ERCOT texas puc ERS local blackouts
PUCT Commissioners left to right: Ken Anderson, Donna Nelson and Marty Marquez | © RTO Insider

The draft order rejected calls to eliminate or increase the $50 million annual cap on ERS spending but promised the commission would review the limit if the new ERS local deployment product results in costs threatening to exceed the limit.

The commissioners asked staff to return with a rulemaking reflecting the day’s discussion for the PUC’s next open meeting March 30. Staff is targeting a March 23 publication of the revised language.

The PUC also:

  • Approved the City of Garland’s request to amend its certificate of convenience and necessity with a final route for a double-circuit 345-kV transmission line east of Dallas that will interconnect ERCOT with the SERC Reliability Corp. through the proposed Southern Cross DC tie in Louisiana (Docket No. 45624).

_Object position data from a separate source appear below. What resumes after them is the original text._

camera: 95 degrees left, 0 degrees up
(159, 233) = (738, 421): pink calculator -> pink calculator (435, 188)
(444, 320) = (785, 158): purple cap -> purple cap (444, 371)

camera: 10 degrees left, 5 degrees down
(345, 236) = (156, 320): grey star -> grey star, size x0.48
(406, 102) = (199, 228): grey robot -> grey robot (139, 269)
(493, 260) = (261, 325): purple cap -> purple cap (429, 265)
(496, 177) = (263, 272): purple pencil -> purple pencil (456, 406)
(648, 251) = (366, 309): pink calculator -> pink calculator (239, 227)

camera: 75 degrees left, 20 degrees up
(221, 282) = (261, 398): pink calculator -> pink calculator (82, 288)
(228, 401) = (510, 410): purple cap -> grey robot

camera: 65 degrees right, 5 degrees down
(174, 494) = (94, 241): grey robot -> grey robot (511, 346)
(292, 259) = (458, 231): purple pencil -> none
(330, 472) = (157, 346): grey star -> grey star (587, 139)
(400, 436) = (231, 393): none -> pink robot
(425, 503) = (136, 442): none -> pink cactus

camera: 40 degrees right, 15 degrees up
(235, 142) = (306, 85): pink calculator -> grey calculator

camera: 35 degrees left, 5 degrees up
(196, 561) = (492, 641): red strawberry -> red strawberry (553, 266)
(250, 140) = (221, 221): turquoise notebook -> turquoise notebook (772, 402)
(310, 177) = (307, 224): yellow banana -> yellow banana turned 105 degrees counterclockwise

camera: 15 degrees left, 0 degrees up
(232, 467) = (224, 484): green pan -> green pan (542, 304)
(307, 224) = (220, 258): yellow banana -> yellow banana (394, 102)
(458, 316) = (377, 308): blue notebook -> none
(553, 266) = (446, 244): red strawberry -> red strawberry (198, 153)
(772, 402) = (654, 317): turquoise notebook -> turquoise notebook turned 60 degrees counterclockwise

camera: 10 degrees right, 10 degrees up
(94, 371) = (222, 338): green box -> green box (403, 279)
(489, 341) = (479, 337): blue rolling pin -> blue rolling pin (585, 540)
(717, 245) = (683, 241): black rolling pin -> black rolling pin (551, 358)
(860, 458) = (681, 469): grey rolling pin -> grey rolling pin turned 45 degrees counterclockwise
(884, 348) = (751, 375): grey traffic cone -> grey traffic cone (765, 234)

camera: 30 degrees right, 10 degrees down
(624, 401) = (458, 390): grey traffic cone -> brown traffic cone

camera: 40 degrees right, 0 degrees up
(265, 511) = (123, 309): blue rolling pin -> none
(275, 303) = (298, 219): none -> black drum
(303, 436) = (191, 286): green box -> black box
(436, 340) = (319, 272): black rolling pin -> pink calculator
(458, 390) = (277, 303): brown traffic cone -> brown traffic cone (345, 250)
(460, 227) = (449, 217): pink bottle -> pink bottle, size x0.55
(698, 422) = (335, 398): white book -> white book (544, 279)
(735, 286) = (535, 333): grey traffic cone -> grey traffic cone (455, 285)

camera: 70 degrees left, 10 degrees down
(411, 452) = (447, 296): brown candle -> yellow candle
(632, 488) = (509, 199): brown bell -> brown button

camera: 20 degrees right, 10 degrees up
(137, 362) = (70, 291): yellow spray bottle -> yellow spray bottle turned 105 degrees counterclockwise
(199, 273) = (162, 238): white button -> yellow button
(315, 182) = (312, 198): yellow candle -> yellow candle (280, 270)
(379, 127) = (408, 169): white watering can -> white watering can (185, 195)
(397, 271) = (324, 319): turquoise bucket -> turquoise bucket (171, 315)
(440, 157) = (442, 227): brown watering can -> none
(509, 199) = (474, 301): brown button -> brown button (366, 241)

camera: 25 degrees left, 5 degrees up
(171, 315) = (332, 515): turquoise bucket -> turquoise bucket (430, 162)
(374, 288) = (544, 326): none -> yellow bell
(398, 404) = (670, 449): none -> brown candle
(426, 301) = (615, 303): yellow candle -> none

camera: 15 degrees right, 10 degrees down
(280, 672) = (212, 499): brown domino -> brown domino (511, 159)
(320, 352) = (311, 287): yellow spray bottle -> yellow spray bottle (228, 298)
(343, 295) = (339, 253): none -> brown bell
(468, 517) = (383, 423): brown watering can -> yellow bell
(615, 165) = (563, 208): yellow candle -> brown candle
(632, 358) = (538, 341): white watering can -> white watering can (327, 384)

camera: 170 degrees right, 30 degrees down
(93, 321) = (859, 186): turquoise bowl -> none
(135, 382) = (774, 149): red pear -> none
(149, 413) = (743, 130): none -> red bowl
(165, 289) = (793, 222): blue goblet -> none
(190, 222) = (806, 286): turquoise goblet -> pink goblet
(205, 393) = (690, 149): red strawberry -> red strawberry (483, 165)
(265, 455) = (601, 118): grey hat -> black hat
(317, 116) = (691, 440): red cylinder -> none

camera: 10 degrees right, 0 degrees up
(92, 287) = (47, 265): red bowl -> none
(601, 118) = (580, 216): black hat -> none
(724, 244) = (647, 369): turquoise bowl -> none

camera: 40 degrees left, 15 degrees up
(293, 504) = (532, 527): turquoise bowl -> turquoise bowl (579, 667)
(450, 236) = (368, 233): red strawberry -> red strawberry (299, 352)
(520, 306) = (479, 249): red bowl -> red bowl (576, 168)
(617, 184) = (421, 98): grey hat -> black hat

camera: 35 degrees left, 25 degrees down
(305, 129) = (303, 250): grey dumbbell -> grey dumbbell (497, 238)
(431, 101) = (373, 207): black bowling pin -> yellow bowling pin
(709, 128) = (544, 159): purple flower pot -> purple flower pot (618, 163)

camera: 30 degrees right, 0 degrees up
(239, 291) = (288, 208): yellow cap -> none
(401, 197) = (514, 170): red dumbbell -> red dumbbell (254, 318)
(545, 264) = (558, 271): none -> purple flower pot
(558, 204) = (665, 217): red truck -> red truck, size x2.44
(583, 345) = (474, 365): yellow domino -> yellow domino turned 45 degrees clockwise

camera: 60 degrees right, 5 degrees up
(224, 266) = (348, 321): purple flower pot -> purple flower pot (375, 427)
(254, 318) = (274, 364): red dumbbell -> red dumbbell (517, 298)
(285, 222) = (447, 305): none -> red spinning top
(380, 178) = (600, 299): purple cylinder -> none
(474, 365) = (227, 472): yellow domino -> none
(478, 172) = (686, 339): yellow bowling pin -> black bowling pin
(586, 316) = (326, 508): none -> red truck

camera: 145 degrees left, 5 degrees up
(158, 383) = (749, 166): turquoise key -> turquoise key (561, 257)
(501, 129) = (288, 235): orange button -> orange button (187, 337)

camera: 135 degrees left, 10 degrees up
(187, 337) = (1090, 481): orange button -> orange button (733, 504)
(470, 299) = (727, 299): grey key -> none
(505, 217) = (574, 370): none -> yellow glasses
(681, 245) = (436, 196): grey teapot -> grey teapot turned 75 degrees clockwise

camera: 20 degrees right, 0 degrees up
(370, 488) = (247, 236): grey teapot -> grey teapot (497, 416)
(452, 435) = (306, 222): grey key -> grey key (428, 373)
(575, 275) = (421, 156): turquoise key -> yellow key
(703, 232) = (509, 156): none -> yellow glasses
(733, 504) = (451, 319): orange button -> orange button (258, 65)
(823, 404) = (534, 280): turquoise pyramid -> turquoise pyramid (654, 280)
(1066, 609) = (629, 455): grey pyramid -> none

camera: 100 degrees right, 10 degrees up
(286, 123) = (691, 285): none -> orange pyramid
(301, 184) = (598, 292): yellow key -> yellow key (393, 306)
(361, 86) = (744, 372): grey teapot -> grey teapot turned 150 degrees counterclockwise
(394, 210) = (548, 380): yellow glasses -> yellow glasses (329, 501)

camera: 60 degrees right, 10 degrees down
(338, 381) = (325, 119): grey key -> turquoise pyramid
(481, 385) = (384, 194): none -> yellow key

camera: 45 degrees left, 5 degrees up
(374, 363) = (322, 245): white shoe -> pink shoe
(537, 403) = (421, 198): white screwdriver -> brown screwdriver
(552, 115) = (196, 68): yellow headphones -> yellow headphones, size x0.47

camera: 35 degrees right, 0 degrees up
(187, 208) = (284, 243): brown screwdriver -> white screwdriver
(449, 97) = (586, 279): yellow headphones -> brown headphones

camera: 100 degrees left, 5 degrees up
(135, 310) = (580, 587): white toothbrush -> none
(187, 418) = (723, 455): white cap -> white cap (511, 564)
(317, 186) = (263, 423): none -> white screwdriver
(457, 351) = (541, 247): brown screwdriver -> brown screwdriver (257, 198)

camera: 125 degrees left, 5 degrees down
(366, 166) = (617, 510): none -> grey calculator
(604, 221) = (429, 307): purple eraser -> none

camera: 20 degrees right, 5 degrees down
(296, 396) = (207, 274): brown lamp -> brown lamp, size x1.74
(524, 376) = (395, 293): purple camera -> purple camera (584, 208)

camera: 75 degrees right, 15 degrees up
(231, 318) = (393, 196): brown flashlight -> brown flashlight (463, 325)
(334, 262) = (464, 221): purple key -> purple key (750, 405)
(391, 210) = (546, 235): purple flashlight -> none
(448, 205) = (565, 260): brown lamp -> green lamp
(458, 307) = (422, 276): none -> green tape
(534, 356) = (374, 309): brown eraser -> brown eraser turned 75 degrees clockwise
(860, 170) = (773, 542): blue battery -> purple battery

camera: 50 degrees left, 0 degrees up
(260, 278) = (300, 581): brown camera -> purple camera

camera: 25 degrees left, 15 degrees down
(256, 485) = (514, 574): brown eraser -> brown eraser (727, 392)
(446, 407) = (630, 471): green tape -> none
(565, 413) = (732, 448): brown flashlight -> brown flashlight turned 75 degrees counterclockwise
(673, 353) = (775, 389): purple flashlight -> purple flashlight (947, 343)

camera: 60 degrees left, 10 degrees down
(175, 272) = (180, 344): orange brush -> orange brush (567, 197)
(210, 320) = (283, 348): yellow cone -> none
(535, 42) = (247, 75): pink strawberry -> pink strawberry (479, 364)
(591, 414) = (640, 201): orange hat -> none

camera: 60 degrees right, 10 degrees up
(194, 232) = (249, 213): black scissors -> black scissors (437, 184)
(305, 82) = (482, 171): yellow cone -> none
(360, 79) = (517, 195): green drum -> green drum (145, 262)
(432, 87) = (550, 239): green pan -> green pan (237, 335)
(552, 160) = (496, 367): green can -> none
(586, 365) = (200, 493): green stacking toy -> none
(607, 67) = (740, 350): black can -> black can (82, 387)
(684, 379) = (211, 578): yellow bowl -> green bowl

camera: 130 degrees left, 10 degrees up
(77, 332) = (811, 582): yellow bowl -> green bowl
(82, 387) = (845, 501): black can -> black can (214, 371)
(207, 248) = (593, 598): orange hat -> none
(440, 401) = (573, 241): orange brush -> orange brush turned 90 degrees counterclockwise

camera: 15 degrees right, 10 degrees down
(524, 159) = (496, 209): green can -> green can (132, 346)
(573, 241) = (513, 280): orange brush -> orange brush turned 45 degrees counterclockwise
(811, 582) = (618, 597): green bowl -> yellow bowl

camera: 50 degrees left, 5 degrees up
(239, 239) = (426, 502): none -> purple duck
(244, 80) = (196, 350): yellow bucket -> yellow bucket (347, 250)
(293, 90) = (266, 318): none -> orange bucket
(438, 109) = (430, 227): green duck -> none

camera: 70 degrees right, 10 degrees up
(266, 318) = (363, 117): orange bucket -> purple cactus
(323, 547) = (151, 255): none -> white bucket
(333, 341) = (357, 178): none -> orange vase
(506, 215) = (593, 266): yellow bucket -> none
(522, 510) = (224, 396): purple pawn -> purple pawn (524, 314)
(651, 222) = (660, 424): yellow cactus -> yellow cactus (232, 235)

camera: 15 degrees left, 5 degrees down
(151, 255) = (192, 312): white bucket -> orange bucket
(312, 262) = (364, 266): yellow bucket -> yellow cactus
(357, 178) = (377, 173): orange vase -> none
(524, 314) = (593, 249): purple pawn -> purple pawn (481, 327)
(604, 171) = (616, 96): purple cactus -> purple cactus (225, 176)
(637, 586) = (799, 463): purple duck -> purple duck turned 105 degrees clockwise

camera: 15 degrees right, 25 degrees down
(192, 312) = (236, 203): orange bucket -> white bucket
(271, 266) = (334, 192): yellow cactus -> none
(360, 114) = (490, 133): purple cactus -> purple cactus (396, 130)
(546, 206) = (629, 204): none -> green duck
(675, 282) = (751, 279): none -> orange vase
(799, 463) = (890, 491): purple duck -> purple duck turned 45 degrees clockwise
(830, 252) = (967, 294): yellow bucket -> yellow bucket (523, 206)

The line will connect an Oncor substation with a Garland substation, that will then connect with the Southern Cross.
  • Approved a settlement between Entergy Texas and its customers allowing the utility to recover an annual revenue requirement of $29.5 million, almost $19 million above the amount approved in its previous transmission cost recovery (TCRF) factor proceeding (Docket No. 46357). Entergy will recover almost $3.4 million in additional transmission-related revenues through its base rates than it did when the TCRF baseline was set, because of an increase in billing determinants since its last base rate case.
  • Reduced revenue requirements for Electric Transmission Texas by $46.2 million (Project No. 44550) and Cross Texas Transmission by $86.5 million (Project No. 45636). The reductions were a result of the PUC’s annual true-up for regulated entities.